しかし、家族の詳しい話を彼女がすることはなく――それ故、恵理もまた踏み込んで聞くことはなかったのだが。
(フランス人形みたいに、綺麗なんだけど……合法ロリのミリアムより年上に見えるのもだけど何か、目力が強いせい? 縦ロールのせいもあって、童話とかゲームのライバルキャラ的と言うか)
ついミリアムとの確執を勘ぐってしまったが、恵理は慌ててそれを振り払う。一回りも下の女の子相手に、自分は何を考えているのか。
「……失礼しました。わたくしは」
「あぁ、侯爵令嬢のヴェロニカ様でしょう?」
そんな恵理の視線の先で椅子から立ち上がり、ドレスの裾を摘まんで頭を下げようとしたヴェロニカの言葉をルーベルが制す。
「こちらこそ、お待たせして失礼したわぁ。でも、先触れも無かったのだからおあいこよねぇ?」
「えっ……」
そして、微笑みながらやんわりと嫌味で返したルーベルに、ヴェロニカが声を上げる。けれど、すぐに扇で口元を隠すと。

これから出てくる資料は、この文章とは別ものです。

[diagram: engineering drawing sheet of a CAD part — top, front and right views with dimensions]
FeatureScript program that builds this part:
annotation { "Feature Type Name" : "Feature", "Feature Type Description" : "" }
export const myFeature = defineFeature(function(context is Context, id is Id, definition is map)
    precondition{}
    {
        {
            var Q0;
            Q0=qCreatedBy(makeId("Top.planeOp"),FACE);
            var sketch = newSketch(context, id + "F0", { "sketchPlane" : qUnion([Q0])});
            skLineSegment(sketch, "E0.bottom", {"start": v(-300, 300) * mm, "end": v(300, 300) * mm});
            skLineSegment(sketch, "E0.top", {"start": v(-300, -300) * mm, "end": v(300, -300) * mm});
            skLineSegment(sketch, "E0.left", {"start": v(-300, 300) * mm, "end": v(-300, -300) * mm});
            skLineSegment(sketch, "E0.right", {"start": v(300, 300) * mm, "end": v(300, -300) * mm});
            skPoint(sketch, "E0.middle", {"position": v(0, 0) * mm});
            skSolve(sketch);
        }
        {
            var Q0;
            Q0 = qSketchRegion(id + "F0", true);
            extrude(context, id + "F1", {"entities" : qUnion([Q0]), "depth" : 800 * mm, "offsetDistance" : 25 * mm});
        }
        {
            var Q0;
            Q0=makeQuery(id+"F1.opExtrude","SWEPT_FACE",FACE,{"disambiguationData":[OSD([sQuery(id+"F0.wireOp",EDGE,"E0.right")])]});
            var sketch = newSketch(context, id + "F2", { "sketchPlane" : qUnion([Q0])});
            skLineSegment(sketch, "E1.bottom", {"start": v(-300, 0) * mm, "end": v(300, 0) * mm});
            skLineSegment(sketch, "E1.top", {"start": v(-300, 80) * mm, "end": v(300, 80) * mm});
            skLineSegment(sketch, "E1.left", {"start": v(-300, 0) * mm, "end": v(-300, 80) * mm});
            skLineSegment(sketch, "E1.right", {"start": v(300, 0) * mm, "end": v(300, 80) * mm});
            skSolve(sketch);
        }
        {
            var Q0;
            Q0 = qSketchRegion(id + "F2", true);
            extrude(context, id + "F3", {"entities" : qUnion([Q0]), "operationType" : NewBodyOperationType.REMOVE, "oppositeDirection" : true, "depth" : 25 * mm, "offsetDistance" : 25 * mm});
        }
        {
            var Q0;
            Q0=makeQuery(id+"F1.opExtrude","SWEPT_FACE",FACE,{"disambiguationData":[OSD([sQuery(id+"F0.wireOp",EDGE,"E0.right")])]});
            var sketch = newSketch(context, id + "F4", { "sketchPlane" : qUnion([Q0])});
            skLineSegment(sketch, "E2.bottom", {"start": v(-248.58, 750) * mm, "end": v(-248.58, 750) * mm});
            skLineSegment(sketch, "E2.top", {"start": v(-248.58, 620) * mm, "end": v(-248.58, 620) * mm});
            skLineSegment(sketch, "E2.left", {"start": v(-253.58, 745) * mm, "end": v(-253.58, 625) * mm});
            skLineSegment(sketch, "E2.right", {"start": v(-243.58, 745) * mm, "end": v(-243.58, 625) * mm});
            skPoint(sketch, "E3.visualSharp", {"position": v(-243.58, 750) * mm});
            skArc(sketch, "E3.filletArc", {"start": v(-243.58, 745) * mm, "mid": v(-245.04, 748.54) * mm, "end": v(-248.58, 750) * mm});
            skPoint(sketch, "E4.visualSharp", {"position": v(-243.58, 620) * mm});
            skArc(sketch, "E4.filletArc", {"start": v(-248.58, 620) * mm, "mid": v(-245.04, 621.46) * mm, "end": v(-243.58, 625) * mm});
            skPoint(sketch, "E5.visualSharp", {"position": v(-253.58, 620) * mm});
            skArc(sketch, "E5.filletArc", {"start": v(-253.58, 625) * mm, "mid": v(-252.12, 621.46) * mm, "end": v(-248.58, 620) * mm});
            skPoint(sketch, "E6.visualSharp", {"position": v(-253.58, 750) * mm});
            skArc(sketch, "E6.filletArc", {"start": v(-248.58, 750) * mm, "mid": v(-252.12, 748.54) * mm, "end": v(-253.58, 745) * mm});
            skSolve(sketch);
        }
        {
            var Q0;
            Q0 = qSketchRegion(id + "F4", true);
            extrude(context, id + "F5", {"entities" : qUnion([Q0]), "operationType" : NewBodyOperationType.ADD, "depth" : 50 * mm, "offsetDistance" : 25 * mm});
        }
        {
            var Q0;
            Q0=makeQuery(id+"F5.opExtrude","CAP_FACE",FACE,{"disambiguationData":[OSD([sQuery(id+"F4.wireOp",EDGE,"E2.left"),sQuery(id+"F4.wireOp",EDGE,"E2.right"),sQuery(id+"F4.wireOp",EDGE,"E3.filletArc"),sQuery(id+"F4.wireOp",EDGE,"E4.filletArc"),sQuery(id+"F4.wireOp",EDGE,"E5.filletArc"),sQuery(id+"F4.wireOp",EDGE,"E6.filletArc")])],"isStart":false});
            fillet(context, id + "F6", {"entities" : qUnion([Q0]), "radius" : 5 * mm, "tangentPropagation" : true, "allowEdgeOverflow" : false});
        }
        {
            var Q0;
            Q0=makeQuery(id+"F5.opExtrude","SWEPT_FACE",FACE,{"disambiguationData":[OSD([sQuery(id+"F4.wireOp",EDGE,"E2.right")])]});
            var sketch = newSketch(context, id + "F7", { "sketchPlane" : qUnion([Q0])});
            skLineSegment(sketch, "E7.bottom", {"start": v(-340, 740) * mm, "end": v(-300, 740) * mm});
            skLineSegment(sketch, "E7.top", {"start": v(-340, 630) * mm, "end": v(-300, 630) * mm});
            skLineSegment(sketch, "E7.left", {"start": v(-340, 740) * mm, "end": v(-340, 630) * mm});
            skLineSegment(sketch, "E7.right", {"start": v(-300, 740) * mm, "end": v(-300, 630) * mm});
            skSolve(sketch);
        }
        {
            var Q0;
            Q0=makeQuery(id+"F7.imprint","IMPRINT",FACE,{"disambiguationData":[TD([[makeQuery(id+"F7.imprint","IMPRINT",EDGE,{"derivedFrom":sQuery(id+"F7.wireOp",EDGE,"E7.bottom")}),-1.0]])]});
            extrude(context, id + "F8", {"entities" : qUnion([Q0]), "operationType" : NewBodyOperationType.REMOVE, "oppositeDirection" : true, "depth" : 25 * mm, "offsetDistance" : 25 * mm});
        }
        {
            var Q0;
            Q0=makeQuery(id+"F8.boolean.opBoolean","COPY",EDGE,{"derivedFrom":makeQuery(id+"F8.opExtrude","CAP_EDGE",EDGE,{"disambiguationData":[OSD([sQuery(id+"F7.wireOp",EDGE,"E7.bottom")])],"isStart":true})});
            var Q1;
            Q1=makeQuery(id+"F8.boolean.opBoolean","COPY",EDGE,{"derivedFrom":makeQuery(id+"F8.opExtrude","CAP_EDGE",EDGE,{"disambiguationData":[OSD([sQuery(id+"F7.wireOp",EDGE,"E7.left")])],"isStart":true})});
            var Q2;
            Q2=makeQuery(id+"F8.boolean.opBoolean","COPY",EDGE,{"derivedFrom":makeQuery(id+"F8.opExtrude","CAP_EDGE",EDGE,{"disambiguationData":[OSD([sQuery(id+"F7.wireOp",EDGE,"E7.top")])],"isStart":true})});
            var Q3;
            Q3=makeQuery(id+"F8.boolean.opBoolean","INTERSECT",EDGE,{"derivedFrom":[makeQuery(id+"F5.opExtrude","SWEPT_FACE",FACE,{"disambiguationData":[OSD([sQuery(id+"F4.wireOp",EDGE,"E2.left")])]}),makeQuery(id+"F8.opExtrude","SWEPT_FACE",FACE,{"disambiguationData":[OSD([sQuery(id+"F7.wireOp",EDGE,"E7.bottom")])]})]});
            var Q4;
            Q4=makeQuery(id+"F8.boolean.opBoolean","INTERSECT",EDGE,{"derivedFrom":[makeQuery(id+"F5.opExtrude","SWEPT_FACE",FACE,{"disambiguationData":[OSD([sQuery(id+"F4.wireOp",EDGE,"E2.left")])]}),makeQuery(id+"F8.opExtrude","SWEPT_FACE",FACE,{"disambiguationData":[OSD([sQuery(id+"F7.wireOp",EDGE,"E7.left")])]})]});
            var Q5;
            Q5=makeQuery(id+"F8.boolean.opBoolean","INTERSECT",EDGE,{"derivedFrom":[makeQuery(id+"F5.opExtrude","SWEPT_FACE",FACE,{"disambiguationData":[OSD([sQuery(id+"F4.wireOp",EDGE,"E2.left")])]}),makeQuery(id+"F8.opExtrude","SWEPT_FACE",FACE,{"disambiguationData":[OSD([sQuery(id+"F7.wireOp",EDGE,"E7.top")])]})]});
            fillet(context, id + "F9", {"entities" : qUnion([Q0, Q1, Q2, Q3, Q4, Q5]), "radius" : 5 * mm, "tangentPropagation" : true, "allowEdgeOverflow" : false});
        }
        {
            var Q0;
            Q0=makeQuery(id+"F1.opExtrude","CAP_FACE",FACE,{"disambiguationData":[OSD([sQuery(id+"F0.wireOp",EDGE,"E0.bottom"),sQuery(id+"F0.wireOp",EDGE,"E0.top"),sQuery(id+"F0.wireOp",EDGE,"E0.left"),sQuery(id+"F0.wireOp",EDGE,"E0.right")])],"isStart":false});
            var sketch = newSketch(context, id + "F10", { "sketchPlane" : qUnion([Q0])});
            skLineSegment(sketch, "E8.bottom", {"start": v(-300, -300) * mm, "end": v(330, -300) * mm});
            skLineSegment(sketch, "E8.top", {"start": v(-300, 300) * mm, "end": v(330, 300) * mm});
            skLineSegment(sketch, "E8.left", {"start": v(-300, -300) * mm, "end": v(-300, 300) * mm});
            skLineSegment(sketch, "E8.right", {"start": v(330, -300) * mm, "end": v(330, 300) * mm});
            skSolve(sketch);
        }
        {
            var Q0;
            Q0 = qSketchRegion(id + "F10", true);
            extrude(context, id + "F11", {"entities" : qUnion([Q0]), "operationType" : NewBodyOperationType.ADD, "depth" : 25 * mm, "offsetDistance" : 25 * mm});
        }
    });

「ええ、おあいこで。それでは、本題に入らせて頂いても?」
「……まぁ、何かしらぁ?」
目を笑みに細めての言葉なのに無茶苦茶、彼女から圧を感じるのは何故だろう? そして嫌味に動じず、逆に謝罪せずに話を進めようとするヴェロニカに、ルーベルが再び笑いながら青筋を立てる。
(えっ? お嬢様逆ギレ? ってか、怖っ!)
目の前でくり広げられるやり取りに焦った恵理だったが、それはミリアムに手を握られたサムエルも同様らしい。空気を読んでか口を開くことこそなかったが「助けて、師匠っ!」と涙目で訴えてくる。Aランクの筈だが、女?の戦いとなると勝手が違うらしい。
「……ニカ」
「っ!?」
ギュウッと恵理とサムエルの手を強く握り、ミリアムが口を開く。愛称だったことにも驚いたが、続けられた言葉に頭がついていかず困惑する。
「メッ」
「お姉、様……」
「『気高く美しい』は、いい。でも、見苦しく言い訳するのと、勘違いされたのに訂正しないの、は違う」
「……っ!」
ミリアムの言葉に、ヴェロニカがハッと目を見張って俯く。
勘違いとは一体、どういうことなのか――恵理とサムエル、そしてルーベルの視線が集中したところで、部屋の扉がノックされた。
「ギルドマスター!」
「なぁに? どうしたのぉ?」
「あの……ティート様とレアンさんと一緒にアルスワード家の使者の、先触れの方がっ」
「……何ですって?」
扉の向こうからの受付嬢の言葉に、一同の視線が今度はヴェロニカへと移動した。
※
大浴場への無料馬車は、帝都からは出ていない。確かに夜通し馬車を走らせれば翌日の昼までに着くが、治安(獣や魔物、盗賊など)を考えるとどうしても手前の大きな街で一泊を挟む。それだと、ロッコに向かう客以外の者(つまり、手前の街で降りる者)も乗ろうとして、収拾が着かなくなりそうなので未だ実現していない。
……そしてそれは、今回の先触れの使者の場合も当てはまる。
恵理は知らなかったが、帝都では内々ではあるが皇太子の婚約者選定が始まったらしい。そんな婚約者候補の一人として、ヴェロニカも選ばれたらしいが――それを聞いた途端、ここロッコに来ると言い出して先触れの使者を手配し、その後自分も護衛付きの馬車で出発した。
つまり、使者は危険に巻き込まれては困る(何せ、侯爵家令嬢からの依頼だ)ので一泊を挟み、早朝に出発した。
そしてヴェロニカの乗った馬車は、彼女の命令により護衛が夜通し馬車を走らせた。
更に不運なことに、使者の乗っていた馬が怪我をしたらしい。手当ての為に道から外れたので、ヴェロニカの馬車は気づかず追い越してしまった。
そして手当てをしても動けず、困り果てた使者が予定より早く戻ってきたティート達の馬車に助けを求めたので、事態が発覚し誤解が解けた訳である。
「申し訳、ございませんでした」
「いえ……こっちこそ、悪かったわ。ごめんなさいねぇ」
「いや、本当、ウチのお嬢が悪かったんで……それを自覚して欲しかったとは言え、黙ってた俺も悪かったんで」
謝り合うヴェロニカかルーベルにそう言って頭を下げたのは、ヴェロニカの後ろに控えて今まで黙っていた護衛の男だった。